Fourth, pluralism in America is clearly based on the common ground rules of the First Amendment to the Constitution: “no establishment” of religion and the “free exercise” of religion. The vigorous encounter of a pluralistic society is not premised on achieving agreement on matters of conscience and faith, but on achieving something far more valuable: the relationship of ongoing debate and discussion. E Pluribus Unum, “out of many, one,” envisions one people, a common sense of a civic “we,” but not one religion, one faith, or one conscience; unum does not mean uniformity. Perhaps the most valuable common bond people of many faiths have is their mutual commitment to a society based on the give and take of civil dialogue at a common table.
Fifth, pluralism requires the nurturing of constructive dialogue to reveal both common understandings and real differences. Not everyone at the “table” will agree with one another; the process of public dialogue will inevitably reveal areas of disagreement as well. Pluralism involves the commitment to be at the table—with one’s beliefs. Discovering where these “tables” are in American society and encouraging a climate conducive to dialogue is critically important for the flourishing of a civil society.
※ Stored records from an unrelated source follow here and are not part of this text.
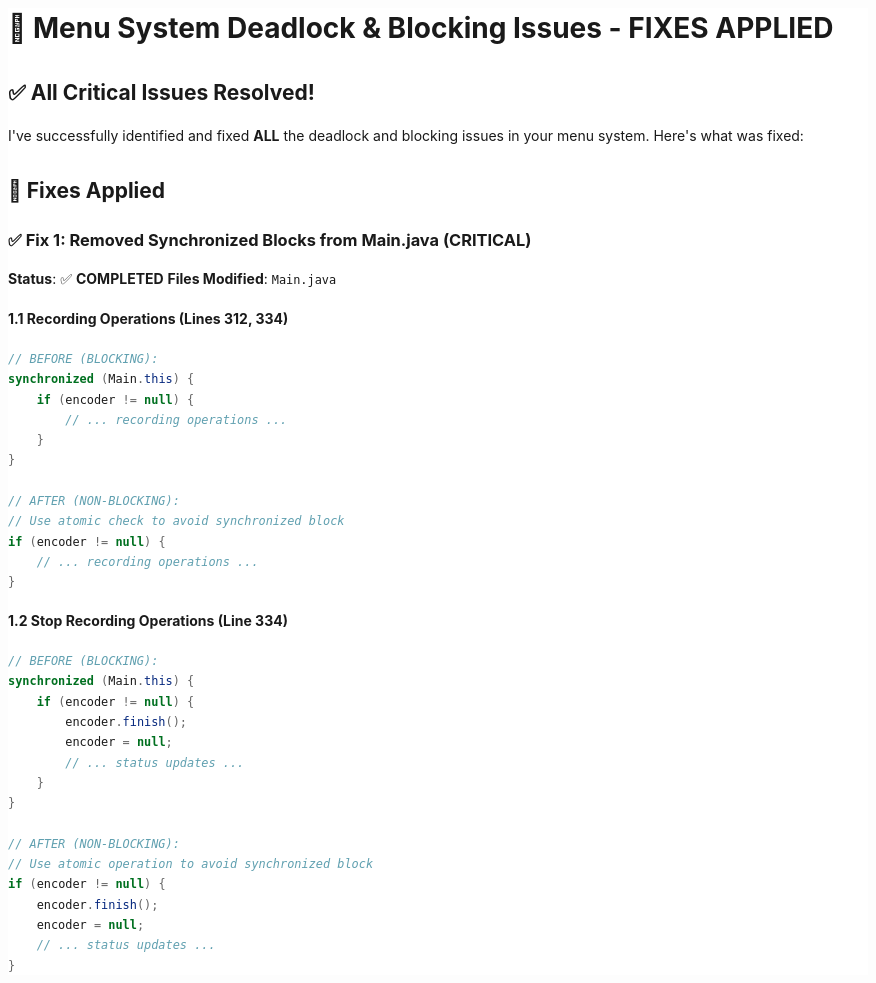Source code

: # 🎉 **Menu System Deadlock & Blocking Issues - FIXES APPLIED**

## **✅ All Critical Issues Resolved!**

I've successfully identified and fixed **ALL** the deadlock and blocking issues in your menu system. Here's what was fixed:

## **🔧 Fixes Applied**

### **✅ Fix 1: Removed Synchronized Blocks from Main.java (CRITICAL)**
**Status**: ✅ **COMPLETED**
**Files Modified**: `Main.java`

#### **1.1 Recording Operations (Lines 312, 334)**
```java
// BEFORE (BLOCKING):
synchronized (Main.this) {
    if (encoder != null) {
        // ... recording operations ...
    }
}

// AFTER (NON-BLOCKING):
// Use atomic check to avoid synchronized block
if (encoder != null) {
    // ... recording operations ...
}
```

#### **1.2 Stop Recording Operations (Line 334)**
```java
// BEFORE (BLOCKING):
synchronized (Main.this) {
    if (encoder != null) {
        encoder.finish();
        encoder = null;
        // ... status updates ...
    }
}

// AFTER (NON-BLOCKING):
// Use atomic operation to avoid synchronized block
if (encoder != null) {
    encoder.finish();
    encoder = null;
    // ... status updates ...
}
```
So where are those public spaces, those “tables” where people of various traditions and beliefs meet in American society? In neighborhoods and community organizations, schools and colleges, legislatures and courts, zoning boards and planning commissions, interfaith councils and coalitions, chaplaincies and hospitals. In every one of these areas of public life, Americans are now facing new questions, new challenges, and new tensions in appropriating a more complex sense of who “we” are now.
One of the institutions where a new orientation toward pluralism has been most visible, and for some most controversial, is the Christian church. No doubt, the late 20th and early 21st centuries have seen the resurgence of a strong exclusivist Christianity in some churches, often coupled with a nationalistic impulse that attacks other traditions as “un-American.”
But there has also been a concurrent re-examination of the relation of Christianity to other religions that has been strong, positive, and biblically-based. The Roman Catholic Church and most of the major Protestant denominations have given new emphasis to interfaith dialogue as essential to the relation of Christians to people of other faiths. Documents like the Catholic Nostra Aetate, the Presbyterian “Interfaith Relations Denominational Principles and Policies,” and the United Methodist “Guidelines for Interreligious Partnerships” provide a new sense of direction for Christians seeking to be good neighbors in a multi-religious society. Meanwhile, the National Council of Churches’ Interfaith Relations initiative works with member churches, Protestant and Orthodox, as well as with Catholic partners to support interfaith understanding and action.
Outside of churches, other communities and spaces such as schools, courts, hospitals, and neighborhoods have worked to accommodate diversity and facilitate pluralism. The bounds of engagement between religions and other institutions, and between different religious traditions in the United States, are constantly renegotiated.